Le blogue de Richard: Quand la croissance bute sur l’enjeu crucial de la main-d’œuvre immigrante

À Rivière-du-Loup, Lepage Millwork poursuit sa trajectoire de croissance ambitieuse dans l’industrie des portes et fenêtres haut de gamme. L’entreprise annonce un investissement majeur de 25 M$ pour consolider l’agrandissement de son usine du parc industriel, moderniser ses installations et renforcer la formation de ses équipes. Le gouvernement du Québec y contribue pour 14 M$, une aide historique pour l’entreprise fondée en 1947 et aujourd’hui présente sur les marchés canadien et américain.

Pourtant, derrière cette bonne nouvelle se cache une réalité beaucoup plus urgente, que la direction juge même critique : l’accès à la main-d’œuvre. Et plus particulièrement la capacité de l’entreprise à maintenir en poste ses travailleurs étrangers temporaires, qui jouent un rôle essentiel dans son organisation.

« La technologie n’a de sens que si elle permet à nos gens d’exprimer leur savoir-faire », rappelle le copropriétaire et directeur général, François-Xavier Bonneville.

Et c’est précisément là que le bât blesse.

Lepage Millwork emploie actuellement 520 personnes, dont 115 travailleurs étrangers. Or, les nouvelles réglementations fédérales resserrant l’accès et le renouvellement des permis de travail fragilisent directement l’équilibre opérationnel de l’entreprise.

Du côté de la direction, le ton n’est pas celui d’une revendication politique, mais celui d’un cri du cœur. Lors d’une intervention à l’Assemblée nationale la semaine dernière, François-Xavier Bonneville a voulu rappeler une évidence trop souvent absente des débats publics : sans continuité de main-d’œuvre, il n’y a pas de croissance; sans ces travailleurs qui se sont intégrés, formés et enracinés, il n’y a tout simplement pas d’opération possible.

« Si on ne leur donne pas la possibilité de rester, on freine les investissements, on perd notre savoir-faire et on affaiblit nos opérations. L’aide dont nous avons besoin est de conserver nos employés. »

François-Xavier Bonneville a lancé un cri du cœur au gouvernement fédéral depuis l’Assemblée nationale, à Québec. (Photo courtoisie)

Dans un contexte de rareté généralisée de main-d’œuvre en construction et en transformation du bois, Lepage Millwork n’est pas un cas isolé.

Plusieurs entreprises manufacturières du Bas-Saint-Laurent et de la Côte-Nord tirent la sonnette d’alarme depuis des mois.

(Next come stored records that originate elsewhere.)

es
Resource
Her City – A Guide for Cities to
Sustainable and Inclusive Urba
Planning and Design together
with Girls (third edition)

Les programmes d’immigration temporaire sont devenus indispensables, non seulement pour soutenir les opérations, mais aussi pour éviter le ralentissement de projets d’expansion pourtant stratégiques pour les régions.

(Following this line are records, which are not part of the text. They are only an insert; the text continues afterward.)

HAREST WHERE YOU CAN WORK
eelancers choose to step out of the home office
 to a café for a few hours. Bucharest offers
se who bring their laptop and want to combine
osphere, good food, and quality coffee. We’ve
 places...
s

Ce paradoxe — investir massivement dans la modernisation tout en risquant de manquer des bras pour faire tourner les équipements — illustre à quel point la compétitivité industrielle ne dépend plus seulement de la technologie ou du capital, mais d’un modèle durable et humain d’attraction, d’accueil et de stabilisation des talents.

L’agrandissement et la robotisation permettront à Lepage Millwork d’améliorer sa capacité de production, d’imaginer de nouveaux processus, de soutenir l’innovation et la personnalisation — des éléments clés sur les marchés premium nord-américains. Mais pour transformer ce potentiel en valeur réelle, l’entreprise devra pouvoir compter sur la continuité de ses équipes.

Dans ce dossier, la balle est maintenant dans le camp du gouvernement fédéral. Et plus largement, dans celui de la société québécoise et canadienne, qui doit regarder en face la question : voulons-nous maintenir la vitalité de nos régions et la force de nos industries, ou accepter qu’elles s’effritent faute de reconnaissance envers celles et ceux qui y contribuent quotidiennement?

L’appel de Lepage Millwork mérite d’être entendu — non comme une plainte, mais comme un rappel que derrière chaque investissement structurant, la ressource la plus précieuse demeure l’humain.